Congress is also expected to see a lot of action in the coming weeks, as the two parties will have to work together to find a solution to the US debt ceiling before the federal government defaults on its commitments. At the moment, there’s no sign of compromise, but agreements traditionally tend to be reached at the last minute, not before a good deal of posturing. Even Kevin McCarthy’s election as speaker took 15 rounds of voting before the handful of holdouts agreed to compromise. But with both sides digging in, a compromise on the debt ceiling won’t be easy.

“The nation faces many challenging issues these days, but Washington only seems to be able to address the ones it is forced to deal with by external deadlines,” says Tevi Troy, senior fellow and director of the Presidential Leadership Initiative at the Bipartisan Policy Center and a former senior White House aide. “As a result, look for the main fight this spring and summer to be on the debt ceiling, which must be done over the next few months.”

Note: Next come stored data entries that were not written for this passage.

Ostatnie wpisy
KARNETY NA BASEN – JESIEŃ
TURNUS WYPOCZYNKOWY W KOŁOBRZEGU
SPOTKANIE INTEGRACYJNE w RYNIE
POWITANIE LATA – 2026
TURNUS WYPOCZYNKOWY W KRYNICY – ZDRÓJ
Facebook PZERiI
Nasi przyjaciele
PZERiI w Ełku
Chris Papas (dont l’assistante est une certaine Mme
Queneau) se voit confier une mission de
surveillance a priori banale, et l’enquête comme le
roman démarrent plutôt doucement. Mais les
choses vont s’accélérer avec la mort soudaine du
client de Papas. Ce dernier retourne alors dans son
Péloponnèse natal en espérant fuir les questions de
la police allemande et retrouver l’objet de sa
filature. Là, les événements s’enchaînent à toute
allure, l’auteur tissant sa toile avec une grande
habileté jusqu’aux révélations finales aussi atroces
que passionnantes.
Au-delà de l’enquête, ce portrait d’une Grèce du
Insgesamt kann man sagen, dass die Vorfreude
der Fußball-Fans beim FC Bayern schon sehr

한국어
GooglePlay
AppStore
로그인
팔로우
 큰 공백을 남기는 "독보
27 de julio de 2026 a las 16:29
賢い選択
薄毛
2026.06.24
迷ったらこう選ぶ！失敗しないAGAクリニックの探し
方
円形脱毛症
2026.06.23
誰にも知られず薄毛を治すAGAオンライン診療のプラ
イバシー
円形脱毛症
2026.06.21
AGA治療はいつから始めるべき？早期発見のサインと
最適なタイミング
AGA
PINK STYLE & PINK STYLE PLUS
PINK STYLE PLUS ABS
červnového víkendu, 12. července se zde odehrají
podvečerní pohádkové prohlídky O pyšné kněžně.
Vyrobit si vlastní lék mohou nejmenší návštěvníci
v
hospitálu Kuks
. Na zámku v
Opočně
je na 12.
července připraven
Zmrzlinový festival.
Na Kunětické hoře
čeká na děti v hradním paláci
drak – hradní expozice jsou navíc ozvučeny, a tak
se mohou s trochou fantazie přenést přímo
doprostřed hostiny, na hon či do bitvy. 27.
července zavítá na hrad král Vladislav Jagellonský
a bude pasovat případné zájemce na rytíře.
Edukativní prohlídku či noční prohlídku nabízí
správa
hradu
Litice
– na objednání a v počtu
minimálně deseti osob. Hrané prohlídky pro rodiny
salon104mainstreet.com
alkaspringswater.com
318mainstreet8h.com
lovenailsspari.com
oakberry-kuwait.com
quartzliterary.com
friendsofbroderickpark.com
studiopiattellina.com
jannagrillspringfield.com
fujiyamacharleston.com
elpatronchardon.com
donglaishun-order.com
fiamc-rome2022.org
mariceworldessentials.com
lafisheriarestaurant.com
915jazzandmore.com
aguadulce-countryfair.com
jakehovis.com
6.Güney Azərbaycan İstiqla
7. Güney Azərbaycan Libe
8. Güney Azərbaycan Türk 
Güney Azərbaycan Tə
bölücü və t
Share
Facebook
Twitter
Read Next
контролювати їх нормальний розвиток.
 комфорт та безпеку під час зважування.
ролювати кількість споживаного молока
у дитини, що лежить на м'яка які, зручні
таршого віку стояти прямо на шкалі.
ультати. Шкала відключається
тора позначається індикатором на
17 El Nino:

President Biden has taken the stance that he will not negotiate, but the Republicans have come up with an interesting proposal that would create more work requirements for people receiving federal assistance while pulling back on some of the new spending initiated by the Covid emergency.

“It’s disappointing that President Biden’s called the package ‘wacko’ and still refuses to negotiate,” Troy says. “The only way to face our challenges, the $31 trillion in debt among them, is for people of different perspectives on both sides of the aisle to come together in good faith and negotiate through them.”

But not everyone is buying the House Republicans’ line.

“We are concerned that Republicans refuse to take debt ceiling negotiations seriously and seem willing to hold our economy hostage in an effort to impose their extremist and deeply unpopular fiscal policies,” says Halie Soifer from the Jewish Democratic Council of America. “Instead of navigating a path forward to lift the debt ceiling, Republicans are proposing sweeping cuts to Social Security and Medicare that will devastate working families.”

House Republicans will be receiving strong support from one corner, however.

“The Republican Jewish Coalition will strongly support the Republican majority in the House, as they work to build on the success of the first 100 days,” says Sam Markstein, RJC national political director. “In the immediate term, this includes reaching a fiscally responsible debt ceiling solution, as well as recognizing and fortifying our alliance with Israel as the Jewish state commemorates the 75th anniversary of its founding. We are particularly excited for Speaker Kevin McCarthy’s upcoming travels to Israel — his first trip abroad as Speaker — where he will be just the second Speaker of the House in history to address the Knesset.”